> **YOUR GOAL**
Check each statement against the chat-streaming article below: 1. The reducer leaves the state unchanged for an event whose id is less than or equal to the last applied event id. 2. A tool call that succeeded is shown expanded by default. 3. Approval for a tool should appear as a modal dialog. For each, answer yes or no and quote the words of the article that settle it.

> **DOCUMENT SECTION**
══════
Streaming AI responses look magical in a demo. Then the user opens the app on their phone in a tunnel, switches networks twice, and Pull-To-Refreshes mid-stream. That's where most chat UIs fall apart. Here's the architecture we landed on after the third complete rewrite.
The shape of a robust chat stream
Three layers. Don't merge them.
- Transport — WebSocket connection, reconnect logic, queueing.
- Protocol — typed events that survive disconnects:
message_start,token,tool_call,tool_result,pending_approval,message_end. - Reducer — pure state machine that applies events to the UI store.
The trick is: each layer can be replaced without rewriting the others.
Resist the urge to mix transport with state. If your useWebSocket hook is also setting React
state, you've coupled retry logic to render logic. That's how stuck spinners are born.
Reconnect with idempotent resume
When the socket drops mid-message, the server needs to know what the client already saw. We send
a last_event_id on reconnect; the server replays from there. The client reducer is idempotent
on duplicate events — applying the same token event twice is a no-op.
// Reducer is the source of truth. Transport just drops events into it.
function reduce(state: ChatState, event: ChatEvent): ChatState {
if (event.id <= state.lastAppliedEventId) return state; // idempotent
switch (event.type) {
case "token":
return { ...state, draftMessage: state.draftMessage + event.text };
case "tool_call":
return { ...state, toolCalls: [...state.toolCalls, event.call] };
// ...
}
}
Tool calls are first-class UI
Don't hide tool calls behind "thinking…". Show what the agent did, with status: pending,
running, success, error. Collapsed by default for success, expanded for the others.
This serves two purposes:
- Trust. Users see the agent's work. Citations and tool transparency are the difference between magic and a black box.
- Debugging. When something goes wrong, the tool log is the first place to look.
Human-in-the-loop without UX whiplash
Some tools should wait for approval (writing files, sending messages, charging cards). The
pattern: server sends pending_approval, the client renders an inline confirmation card, the
user approves or rejects, the agent resumes via a resume_decisions event.
The key UX move: don't modal-dialog this. The conversation is the workflow. Approval should feel like a paragraph break, not a popup interrupting flow.
══════
> **RECORD SET**
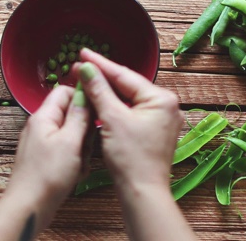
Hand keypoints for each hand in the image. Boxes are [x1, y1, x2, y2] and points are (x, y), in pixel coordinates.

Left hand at [7, 85, 90, 209]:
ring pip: (72, 134)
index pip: (65, 91)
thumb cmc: (48, 175)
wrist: (29, 207)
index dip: (83, 97)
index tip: (98, 110)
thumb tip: (86, 92)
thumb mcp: (70, 142)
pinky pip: (68, 150)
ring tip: (79, 163)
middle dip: (85, 129)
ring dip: (82, 148)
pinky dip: (75, 160)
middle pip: (71, 113)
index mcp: (44, 116)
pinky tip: (75, 173)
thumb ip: (80, 115)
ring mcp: (43, 142)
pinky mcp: (46, 158)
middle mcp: (42, 126)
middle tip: (86, 146)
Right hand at [73, 48, 183, 188]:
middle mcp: (167, 105)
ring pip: (129, 99)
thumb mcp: (112, 119)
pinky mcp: (154, 131)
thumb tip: (86, 68)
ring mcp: (162, 119)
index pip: (125, 75)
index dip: (100, 64)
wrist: (142, 192)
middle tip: (78, 67)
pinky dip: (115, 108)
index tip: (83, 53)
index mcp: (161, 98)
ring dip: (107, 93)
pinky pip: (132, 112)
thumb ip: (99, 90)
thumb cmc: (131, 158)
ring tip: (85, 81)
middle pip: (127, 86)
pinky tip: (99, 101)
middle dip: (102, 78)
══════
> **WRITTEN RESPONSE**
1. Yes: "if (event.id <= state.lastAppliedEventId) return state;"
2. No: "Collapsed by default for success, expanded for the others."
3. No: "don't modal-dialog this."